The story itself, "The Diary of a Madman," is a critique of oppression in early twentieth-century China. Lu Xun, himself a leftist and Darwinian supporter, believed in the idea of revolution. He wanted to overthrow the hierarchical system of Confucian society, where the rich lived off the poor and wielded oppressive power.

In his short story, Lu Xun presents the case of a madman's diary in thirteen entries. In many of the entries, the "madman" contends that people in his community are trying to eat him. He writes that all "primitive people" once ate human flesh. However, he contends that some eventually stopped and became civilized: once they stopped, they "changed into real men."

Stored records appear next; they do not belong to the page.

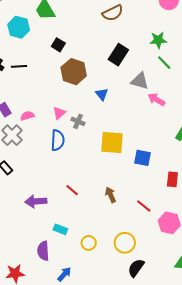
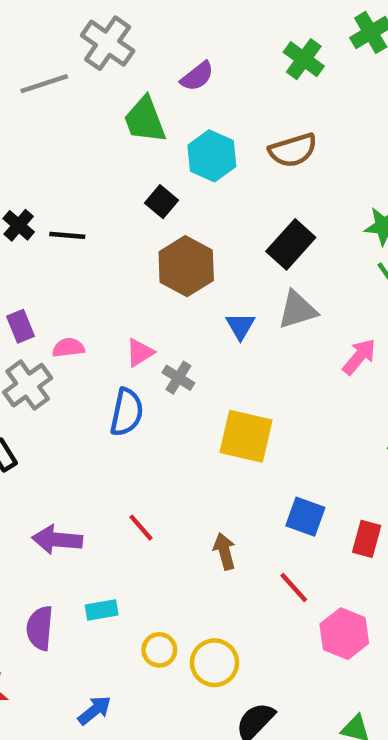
cyan hexagon: (19, 27) -> (212, 156), moved
gray triangle: (140, 81) -> (297, 310), moved, turned -42
pink arrow: (156, 99) -> (359, 357), turned 90
blue square: (142, 158) -> (305, 517), moved
cyan rectangle: (60, 229) -> (102, 610), turned -40
yellow circle: (125, 243) -> (214, 663), moved
purple semicircle: (43, 251) -> (40, 628), moved

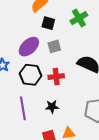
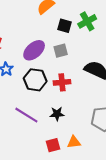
black square: (48, 23) -> (64, 26), moved
purple line: (23, 108) -> (26, 115), turned -50

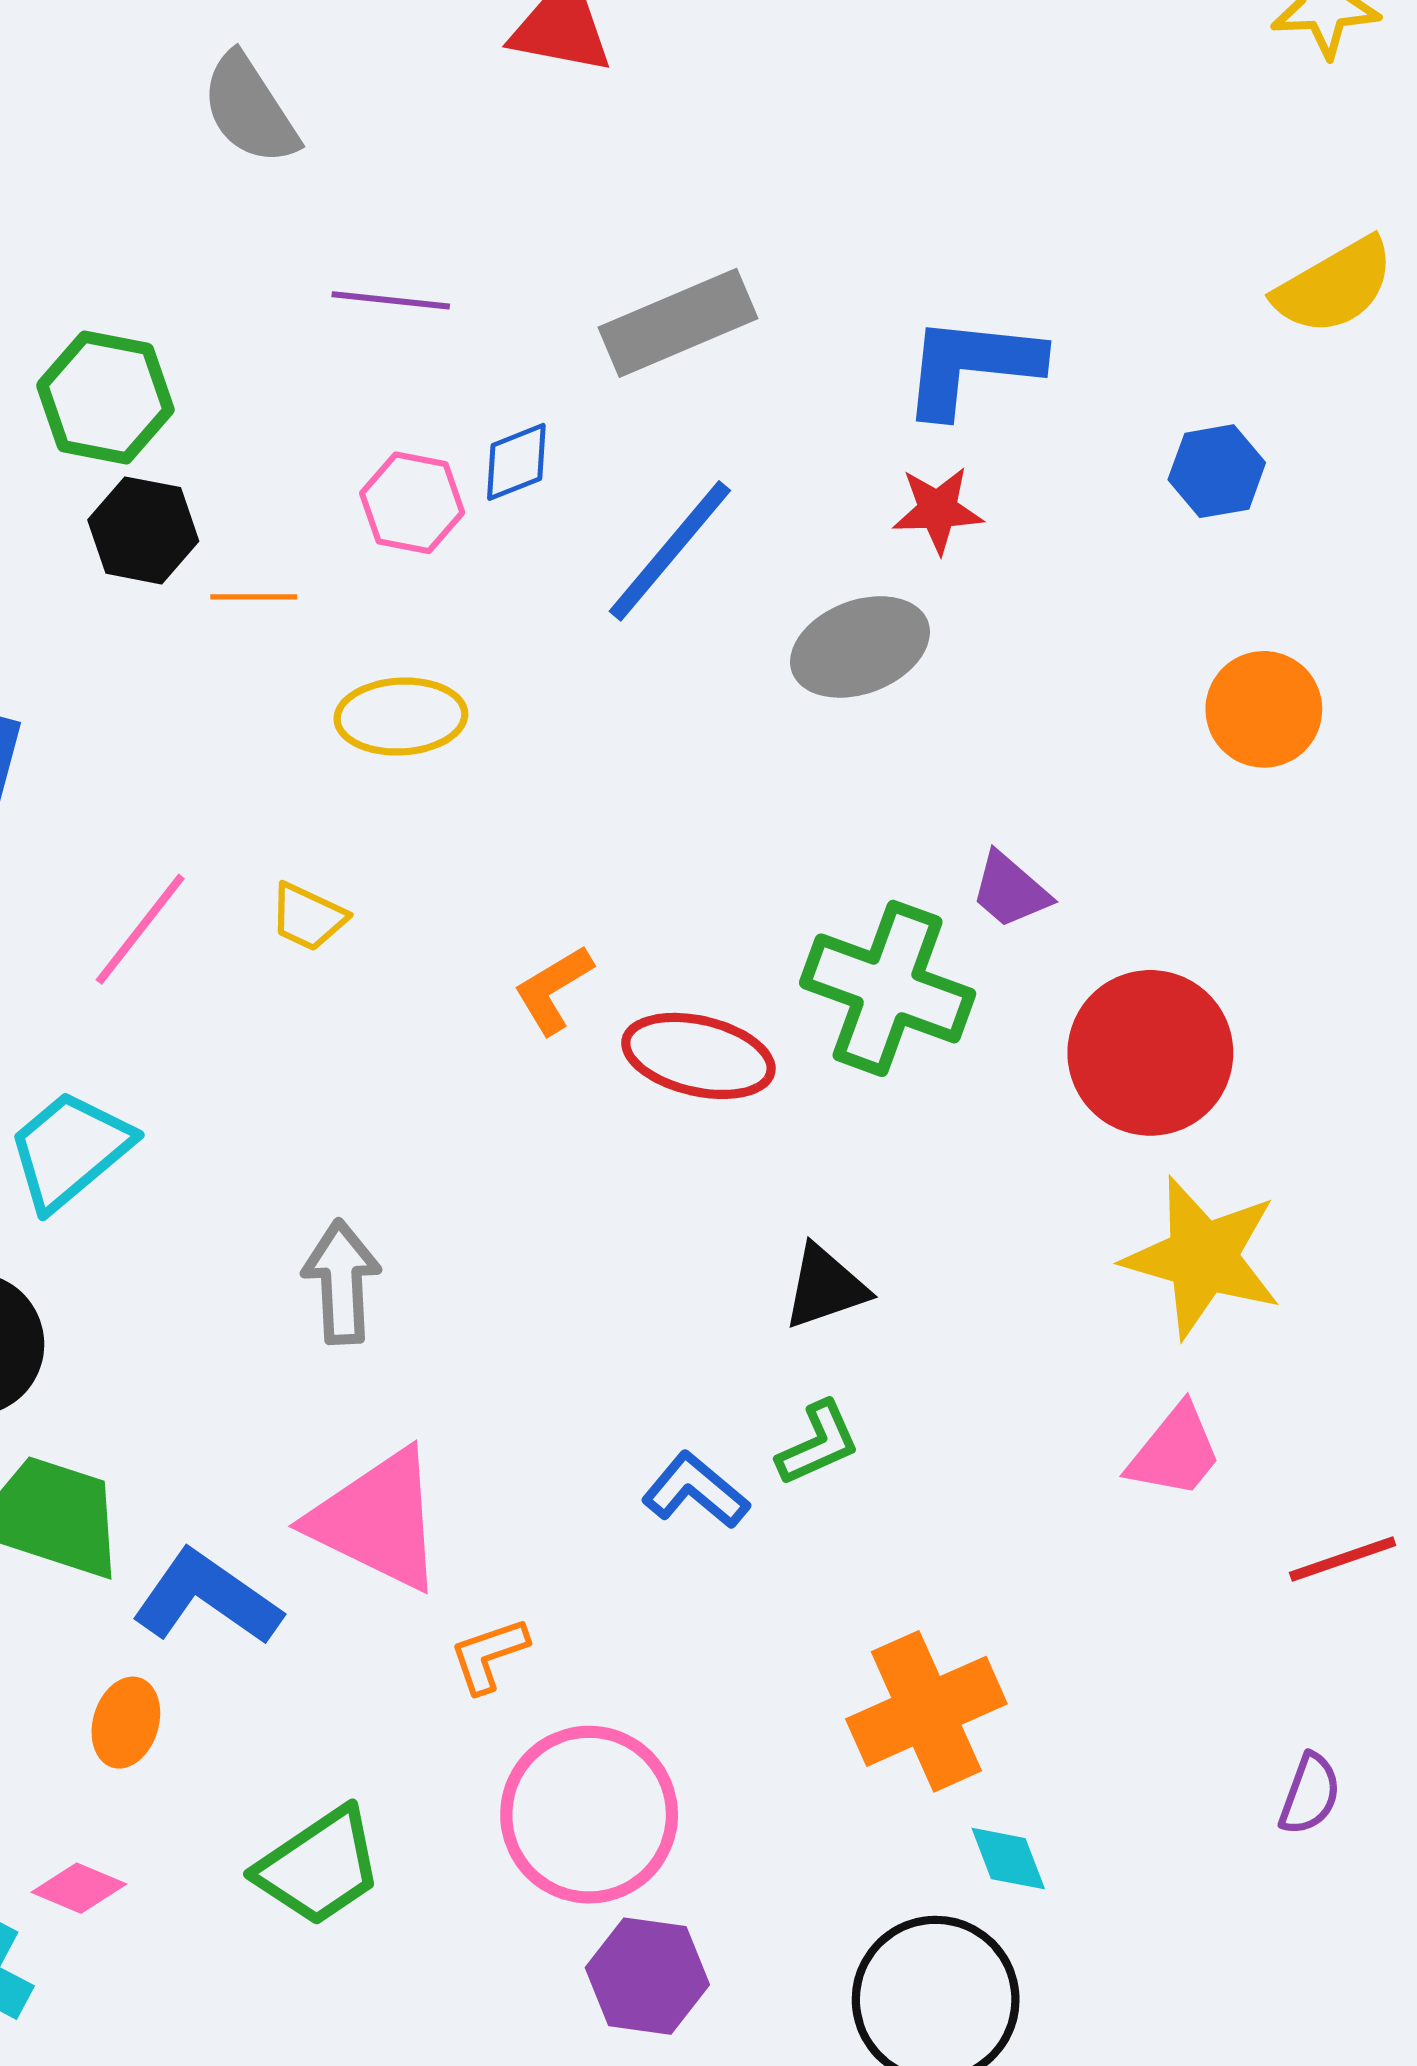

Here, Lu Xun does not define the identities of the "primitive people." In fact, the madman classes his elder brother among the cannibals he must protect himself against. In the passage below, he begs his brother to change his ways.

"But if you will just change your ways immediately, then everyone will have peace. Although this has been going on since time immemorial, today we could make a special effort to be good, and say this is not to be done! I'm sure you can say so, brother. The other day when the tenant wanted the rent reduced, you said it couldn't be done."

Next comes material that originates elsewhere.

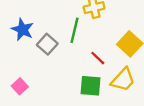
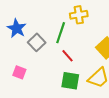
red line: (98, 58) -> (67, 56), moved
pink square: (20, 86) -> (19, 72), moved, turned -32

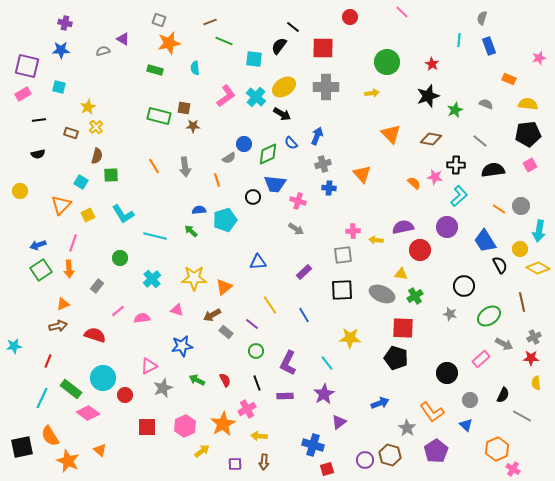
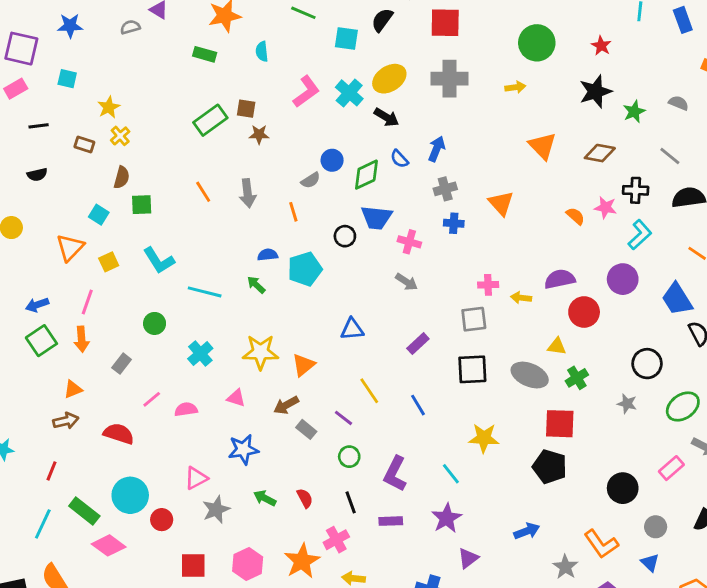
green rectangle: (159, 116) -> (210, 120), turned -50

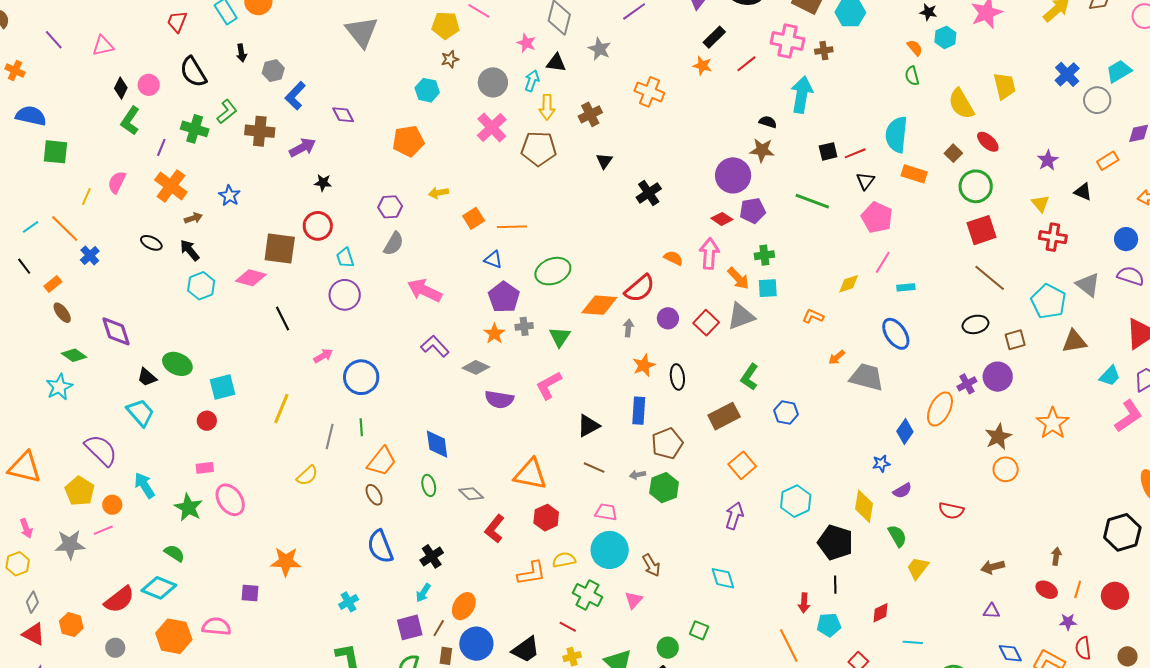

The reference to "rent" is interesting, as it betrays Lu Xun's Marxist sensibilities. Lu Xun believed that communism was China's best hope against the inequity he witnessed in Chinese society.

When Mao came to power, he commended the then-deceased Lu Xun for his work in combating the "feudal forces and imperialism." I include a link below, where you can read Mao's speech commemorating the first anniversary of Lu Xun's death. Sadly, although Mao lauded Lu Xun and his humanist ideals, the dictator manipulated them for his own ends. According to historical records, Mao's policies killed more than 40 million Chinese citizens during the Great Leap Forward.

For Lu Xun, his short story will serve as a clarion call for freedom fighters of all ages.